Passage shown
──────
Think of it this way: Most taxes are levied at the point that income hits an individual's pocketbook, or at the point that an economic exchange is made.
The individual income tax and the payroll tax both fall into the first category — we pay them out of our paychecks. Capital gains taxes on dividends do as well, as dividends are just payments to individual stockholders. The sales taxes that states rely on, and the value-added taxes that lots of other Western countries use, all occur when a good or service is bought or sold. Same goes for the capital gains taxes paid when a person makes money by selling an asset.
Then there are the companies that aren't C-corporations — S-corporations, partnerships, sole proprietorships, and so forth. Their profits are just passed along as regular income to the owners, and then taxed accordingly. So they're often called "pass through" businesses. The whole idea here is pass-through companies are ostensibly smaller businesses and mom-and-pop outfits that have simple internal hierarchies and one owner or a small number of owners, so just treating their profits as someone's paycheck makes logistical sense. In other words, pass through businesses are also an example of taxes paid at the point that income hits someone's pocketbook.
That brings us to C-corporations.
C-corps are usually the big entities whose shares are sold on the stock markets — what we usually think of when we hear the word "corporation." They don't have one clear owner who can take their profits as income. Their owners are the hundreds or thousands (or more) of shareholders who own their stock.
C-corps' profits ultimately go into dividend payments to those shareholders. If the revenue gets plowed back into investments or job creation or whatever, it isn't hit by the profits tax. (C-corporations have all sorts of deductions they can take on expenses too.)
So C-corporations' profits exist in a weird accounting netherworld. There isn't an economic exchange — that event was already taxed when customers did business with the company. The money hasn't arrived in anyone's wallet yet, either — that happens when the dividend payments go out, and that event is also already taxed as a capital gain.
So when Johnson and Daines complain that pass-through businesses are getting an unfair deal relative to C-corporations, they're making a total apples-to-oranges comparison. It may seem like they're talking about the same thing, since "profits" are referenced in both cases. But the economic realities are totally different.
You can see this confusion show up in the GOP's various remedies.
──────
Records supplied
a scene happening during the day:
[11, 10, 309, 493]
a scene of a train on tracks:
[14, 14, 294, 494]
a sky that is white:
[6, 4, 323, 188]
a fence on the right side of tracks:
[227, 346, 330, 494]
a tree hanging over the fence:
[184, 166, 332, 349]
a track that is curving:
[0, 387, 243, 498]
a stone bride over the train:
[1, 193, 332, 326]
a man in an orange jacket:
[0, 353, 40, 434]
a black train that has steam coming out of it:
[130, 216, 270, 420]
──────
Exercise set
A. In the passage about how businesses are taxed, why are S-corporations, partnerships, and sole proprietorships called "pass through" businesses?
B. Write the next part of the passage about how businesses are taxed, picking up after its final sentence.

Results of the tasks
A. Their profits are passed along to the owners as regular income and taxed that way.

B.
Instead of simplifying the tax code, the House version of the bill makes things more complex by introducing an arbitrary cap of 25 percent on the tax rates that pass-through businesses pay. But that's significantly lower than the top rate people pay for the individual income tax, so wealthy people might duck their taxes by just reclassifying themselves as a small business. And House Republicans are tying themselves into knots trying to get around that problem.
Meanwhile, the Senate bill gives pass-through business owners a new deduction they can take on their taxes. Johnson has been pushing for an increase in that deduction's size, and it sounds like he got some understanding to that effect from the president. That's its own form of weirdness, and once again adds complexities and loopholes to the code when the whole point of this "reform" was supposedly to simplify it.
To really equalize treatment of pass-through profits and C-corp profits, we should focus on dividends. That's the place where the C-corp profits actually turn into someone's income. Since pass-through business owners already pay the regular income tax, the easiest way to equalize everything would be to just kill the C-corp profits tax entirely and treat all dividends as ordinary income.
Republicans would love the part about killing the C-corp profits tax entirely. But lots of dividends are taxed at special low rates of 15 percent or 20 percent. Neither the Senate nor the House bill would lower the top income tax rate anywhere near there. So treating dividends as regular income would mean a big tax hike on wealthy shareholders, which is completely anathema to GOP ideology.
Alternatively, you could cut the top income tax rates down to 15 or 20 percent. But that would be an even more flagrant giveaway to the wealthy than the Republicans are already contemplating.
So there are ways to actually rationalize the tax treatment of C-corps and pass-through companies. But none are politically pleasant for Republicans.
It could be easier for Democrats. Eliminating the C-corp profits tax would be a tough pill to swallow. But offsetting it with higher rates on capital gains wouldn't pose an ideological problem for them.
Point being, the tax on C-corporations profits is a mutant outlier. If you were to imagine a taxonomy of taxes, with phylums and orders and species, the C-corp profits tax wouldn't fit anywhere. For that reason, it tends to throw everyone for a loop.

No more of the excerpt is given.